You know you need an experienced consulting partner to get you up and over the Kronos hurdles constantly affecting your workflow. But getting upper management to greenlight your plan will require a strong business case. Where do you begin?
Depending on the structure of your organization, there are several different paths that could get you to yes. We’ve distilled this process into five basic steps to give you an overview and cheer you on in the approval journey ahead.
Getting Your Kronos Consulting Plan Approved
Establish the Link to Business Needs
To make your business case to upper management, continually focus on establishing the link between your request and the organization’s business needs. As an IT or HR manager, you must use your budget as a management tool to communicate how your request addresses specific business needs. To do this, clearly define the problem you’re trying to solve, research the business need associated with it, and begin to build your business case.
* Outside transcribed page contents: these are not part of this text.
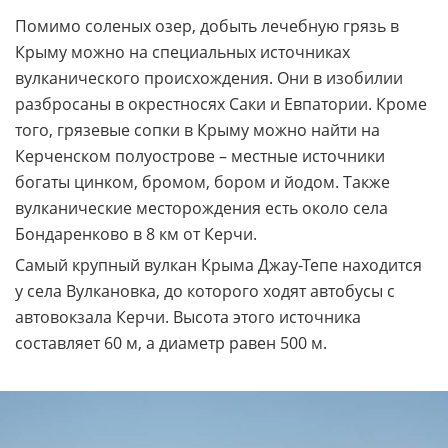
Помимо соленых озер, добыть лечебную грязь в
Крыму можно на специальных источниках
вулканического происхождения. Они в изобилии
разбросаны в окрестносях Саки и Евпатории. Кроме
того, грязевые сопки в Крыму можно найти на
Керченском полуострове – местные источники
богаты цинком, бромом, бором и йодом. Также
вулканические месторождения есть около села
Бондаренково в 8 км от Керчи.
Самый крупный вулкан Крыма Джау-Тепе находится
у села Вулкановка, до которого ходят автобусы с
автовокзала Керчи. Высота этого источника
составляет 60 м, а диаметр равен 500 м.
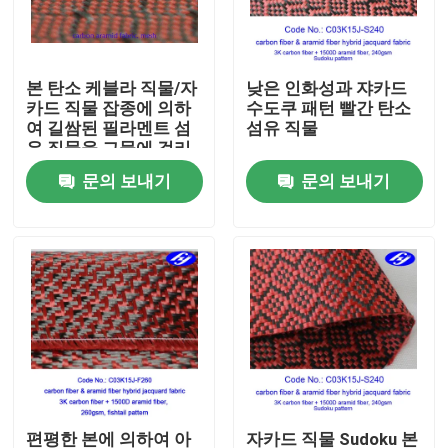
회사 소개
본 탄소 케블라 직물/자
낮은 인화성과 쟈카드
카드 직물 잡종에 의하
수도쿠 패턴 빨간 탄소
공장 투어
여 길쌈된 필라멘트 섬
섬유 직물
유 직물을 그물에 걸리
십시오
문의 보내기
문의 보내기
품질 관리
연락처
뉴스
견적 요청
탄소 아라미드 직물
편평한 본에 의하여 아
자카드 직물 Sudoku 본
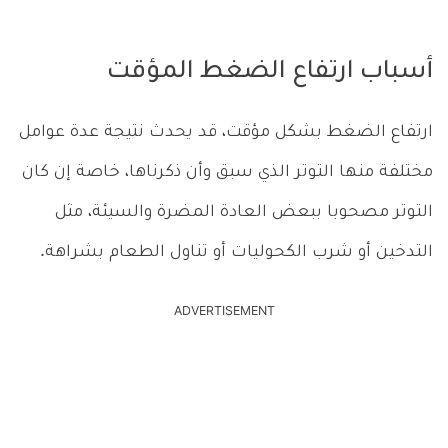
أسباب ارتفاع الضغط المؤقت
ارتفاع الضغط بشكل مؤقت، قد يحدث نتيجة عدة عوامل
مختلفة منها التوتر الذي سبق وأن ذكرناها، خاصة إن كان
التوتر مصحوبا ببعض العادة المضرة والسيئة، مثل
التدخين أو شرب الكحوليات أو تناول الطعام بشراهة.
ADVERTISEMENT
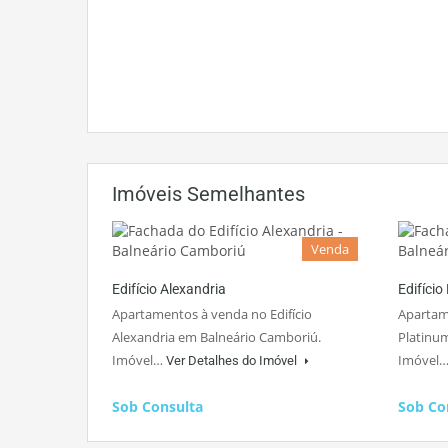
Imóveis Semelhantes
Venda
Edifício Alexandria
Edifício
Apartamentos à venda no Edifício
Apartame
Alexandria em Balneário Camboriú.
Platinu
Imóvel…
Imóvel
Ver Detalhes do Imóvel
Sob Consulta
Sob Co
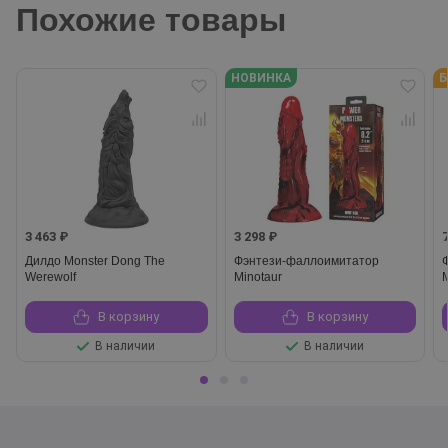
Похожие товары
НОВИНКА
Б
3 463 ₽
3 298 ₽
Дилдо Monster Dong The
Фэнтези-фаллоимитатор
Werewolf
Minotaur
В корзину
В корзину
В наличии
В наличии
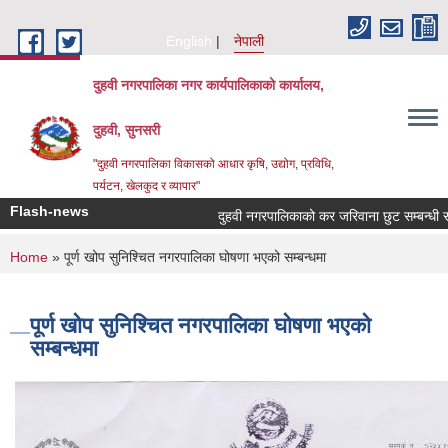
Skip to main content
English
नेपाली
दुहवी नगरपालिका नगर कार्यपालिकाको कार्यालय,
दुहवी, सुनसरी
"दुहवी नगरपालिका विकासको आधार कृषि, उद्योग, प्रविधि,
पर्यटन, खेलकुद र व्यापार"
Flash-news
दुहवी नगरपालिकाको कर जरिवाना छुट सम्बन्धी
You are here
Home
» पूर्ण खोप सुनिश्चित नगरपालिका घोषणा भएको सम्बन्धमा
पूर्ण खोप सुनिश्चित नगरपालिका घोषणा भएको
सम्बन्धमा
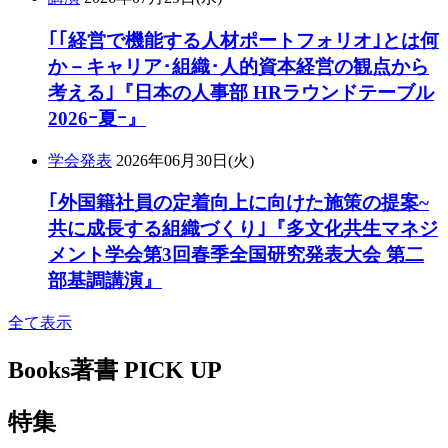
｢｢経営で機能する人材ポートフォリオ｣とは何
か－キャリア･組織･人的資本経営の観点から
考える｣『日本の人事部 HRラウンドテーブル
2026ｰ夏ｰ』
学会発表
2026年06月30日(火)
｢外国籍社員の定着向上に向けた施策の提案~
共に成長する組織づくり｣『多文化共生マネジ
メント学会第3回春季全国研究発表大会 第二
部基調講演』
全て表示
Books
著書 PICK UP
特集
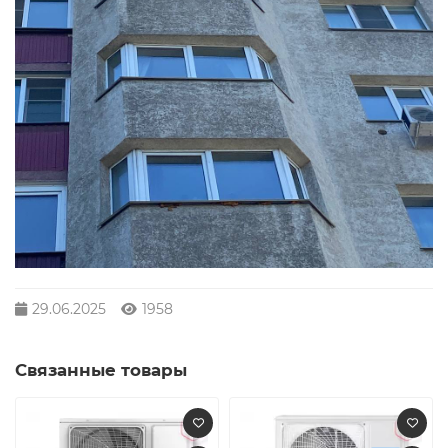
29.06.2025
1958
Связанные товары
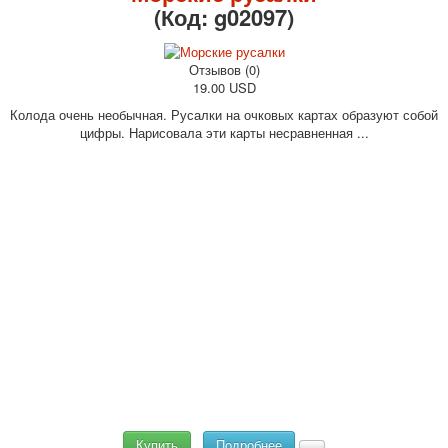
(Код:
g02097
)
Отзывов (0)
19.00 USD
Колода очень необычная. Русалки на очковых картах образуют собой
цифры. Нарисовала эти карты несравненная ...
Купить
Подробнее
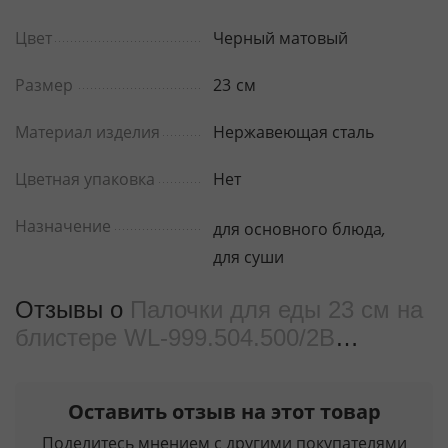
Цвет
Черный матовый
Размер
23
см
Материал изделия
Нержавеющая сталь
Цветная упаковка
Нет
Назначение
для основного блюда
,
для суши
Отзывы о
Палочки для еды 23 см на
блистере WL‑999.504.500/2B
(999590)
от реальных покупателeй
Оставить отзыв на этот товар
Поделитесь мнением с другими покупателями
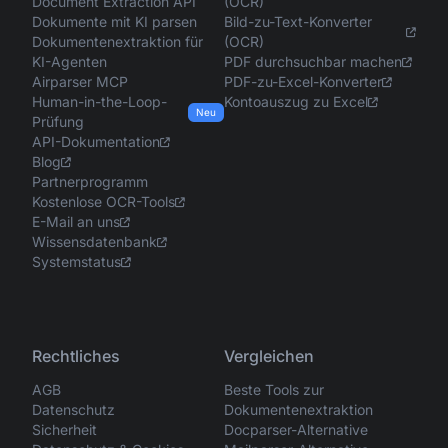
Document Extraction API
(OCR)
Dokumente mit KI parsen
Bild-zu-Text-Konverter
Dokumentenextraktion für
(OCR)
KI-Agenten
PDF durchsuchbar machen
Airparser MCP
PDF-zu-Excel-Konverter
Human-in-the-Loop-
Kontoauszug zu Excel
Neu
Prüfung
API-Dokumentation
Blog
Partnerprogramm
Kostenlose OCR-Tools
E-Mail an uns
Wissensdatenbank
Systemstatus
Rechtliches
Vergleichen
AGB
Beste Tools zur
Datenschutz
Dokumentenextraktion
Sicherheit
Docparser-Alternative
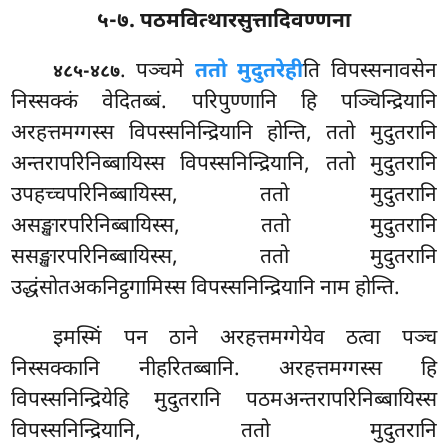
५-७. पठमवित्थारसुत्तादिवण्णना
. पञ्चमे
ततो मुदुतरेही
ति विपस्सनावसेन
४८५-४८७
निस्सक्कं वेदितब्बं. परिपुण्णानि हि पञ्चिन्द्रियानि
अरहत्तमग्गस्स विपस्सनिन्द्रियानि होन्ति, ततो मुदुतरानि
अन्तरापरिनिब्बायिस्स विपस्सनिन्द्रियानि, ततो मुदुतरानि
उपहच्चपरिनिब्बायिस्स, ततो मुदुतरानि
असङ्खारपरिनिब्बायिस्स, ततो मुदुतरानि
ससङ्खारपरिनिब्बायिस्स, ततो मुदुतरानि
उद्धंसोतअकनिट्ठगामिस्स विपस्सनिन्द्रियानि नाम होन्ति.
इमस्मिं पन ठाने अरहत्तमग्गेयेव ठत्वा पञ्च
निस्सक्कानि नीहरितब्बानि. अरहत्तमग्गस्स हि
विपस्सनिन्द्रियेहि मुदुतरानि पठमअन्तरापरिनिब्बायिस्स
विपस्सनिन्द्रियानि, ततो मुदुतरानि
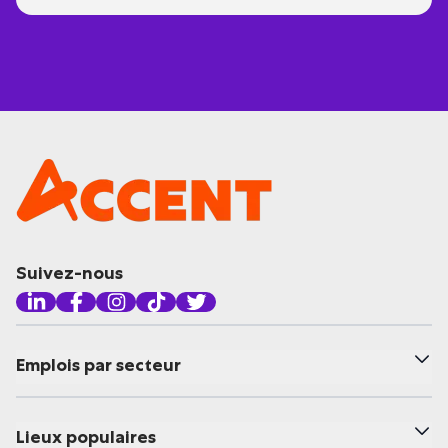
Suivez-nous
Emplois par secteur
Lieux populaires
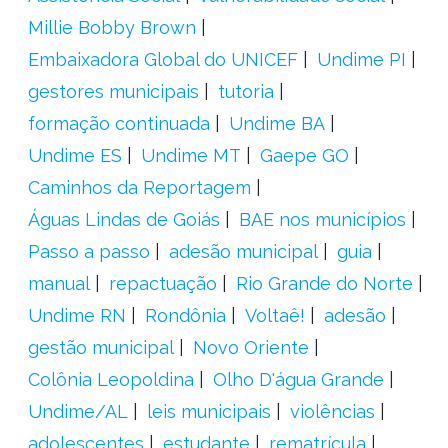
Millie Bobby Brown
Embaixadora Global do UNICEF
Undime PI
gestores municipais
tutoria
formação continuada
Undime BA
Undime ES
Undime MT
Gaepe GO
Caminhos da Reportagem
Águas Lindas de Goiás
BAE nos municípios
Passo a passo
adesão municipal
guia
manual
repactuação
Rio Grande do Norte
Undime RN
Rondônia
Voltaê!
adesão
gestão municipal
Novo Oriente
Colônia Leopoldina
Olho D'água Grande
Undime/AL
leis municipais
violências
adolescentes
estudante
rematrícula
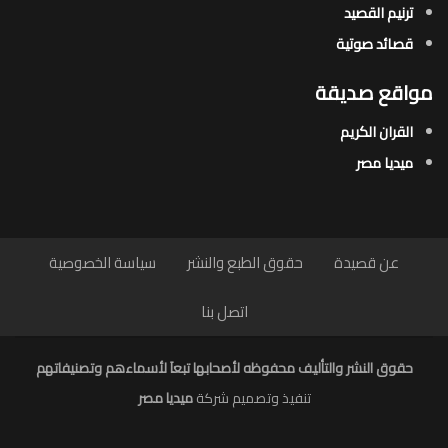
ترنيم القصيد
قصائد صوتية
مواقع صديقة
القران الكريم
ميديا مصر
عن قصيدة
حقوق الطبع والنشر
سياسة الخصوصية
اتصل بنا
حقوق النشر والتأليف محفوظه لأصحابها تبعاَ لأسماءهم وتصنيفاتهم
تنفيذ وتصميم شركة
ميديا مصر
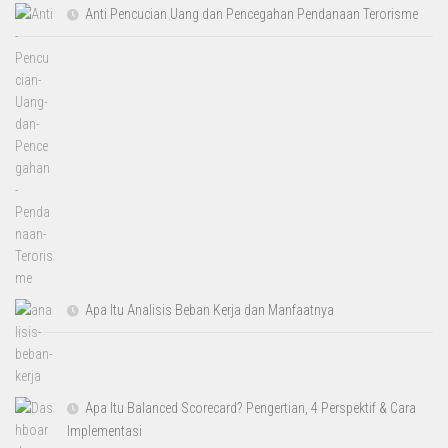
Anti Pencucian Uang dan Pencegahan Pendanaan Terorisme
Apa Itu Analisis Beban Kerja dan Manfaatnya
Apa Itu Balanced Scorecard? Pengertian, 4 Perspektif & Cara
Implementasi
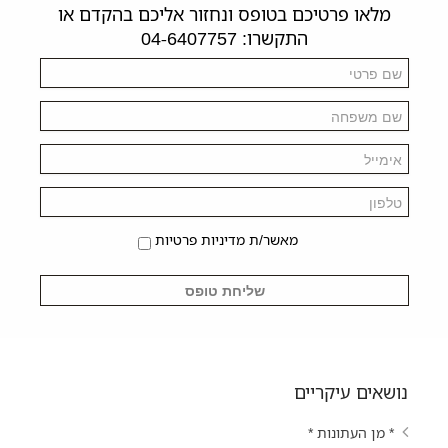
מלאו פרטיכם בטופס ונחזור אליכם בהקדם או
התקשרו: 04-6407757
מאשר/ת מדיניות פרטיות
נושאים עיקריים
* מן העתונות *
For instance, you might suggest your project will:
- Increase revenue
- Reduce labor costs
- Improve productivity
- Improve client satisfaction
Understand Budgeting Building Blocks
Demonstrate to upper management that you understand the key building blocks of the budgeting process. These blocks include Operating Expenses, Capital Expenses, Cost Center, and Expense Categories. Know the category into which your consulting request falls and how to cost-justify it. Additional consulting to implement, optimize, or upgrade your Kronos capital expenditure most likely falls into the categories of Operating Expenses or Capital Expenses. Depending on the specifics of your organization's budget, you may be able to shift the budget or prioritize differently in order to get the resources your project requires.
For instance, you might cost-justify by suggesting your project will:
- Improve efficiency
- Boost employee engagement
- Reduce timekeeping errors
- Increase the automation of tasks
- Address compliance requirements
Seek Approval from Stakeholders
To build a business case for additional consulting around your WFM capital expenditure, you will need to gain approval from all stakeholders. Solid preparation and constant, clear communication to all stakeholders will be critical. Be careful: When making the case for additional technology requirements and benefits of a Workforce Management (WFM) system, it’s easy to get overly technical and lose your audience. Be mindful to focus on the business needs driving your project. Frame your project in the terms your stakeholders care about such as improved efficiency, reduction of compliance risk, or growth in revenue.
Calculate ROI
Ultimately every request comes down to dollars. When presenting your business case, include how long you expect it will take for your project to pay for itself. There are four ways to calculate ROI—break-even analysis, payback period, net present value, and internal rate of return. In those numbers will be direct savings (hard costs, labor, hardware etc.) and indirect savings (customer satisfaction, employee engagement). Decide what method your stakeholders will respond to and present that.
For example, you might calculate ROI with a graphic like this:
Think Strategically
All IT/HR budgets should be driven by the company’s business strategy, which provides common goals across all business units and departments. If there isn’t a clear business strategy in place (and 50% of all organizations lack one), establish a proxy strategy that reflects key assumptions about enterprise revenue growth, pricing, and the availability of critical resources. Demonstrate how your IT/HR request is the best solution in meeting relevant, timely strategic goals.
In Closing
Keep in mind: passion (or panic) doesn’t get approved; it’s the benefit-to-cost ratio that moves the needle with upper management. Clearly demonstrating that your project plays directly into the company’s overarching business goals is key to getting your project approved.